Defining the term
A term is a period of time during which your life insurance policy is active, or in force. Typical terms are 10, 20 or 30 years. A term can also go up to a specific age, such as 65.
Obligations during the term
During the term, you pay a fixed amount of money every month, or once a year. This fixed amount you pay is known as the premium. If the premium is paid, the life insurance policy is active. If the policy is active, the insurance company has a legal obligation to pay out a lump-sum and tax free payment, in case the individual insured, dies during the term of the policy.
Premiums paid during the term
In most cases, the premium remains the same throughout the entire term. For example, if you are quoted a premium of $30/month, and you choose a 10 year term, then you will pay the $30 throughout the entire duration of that term.

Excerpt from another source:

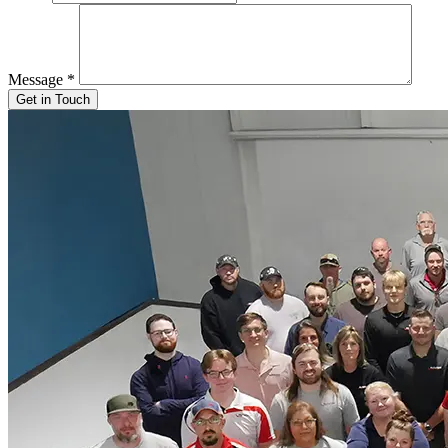
Message
*
Get in Touch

Once the term ends, your coverage expires and you can stop paying premiums or choose to renew your policy.
Choosing the right term
There are several ways to choose the right term for your policy. The first question to ask yourself is what you want the life insurance policy to cover?
Outstanding debt: If you want your policy to cover your outstanding, consider how long it will take for you to pay that debt off, and consider the appropriate term. For example, if you recently purchased a home, and took on a 20-year mortgage, then you might consider purchasing a 20-year term life insurance policy.
Income replacement: You may want your life insurance policy to replace your income, and to ensure your family’s financial stability, in case of your premature death. In that case, consider the age of your children. If you have young children, you may consider a longer term, such as 15 or 20 years. This will provide protection to your family, until your children are financially independent, and are less likely to need your support.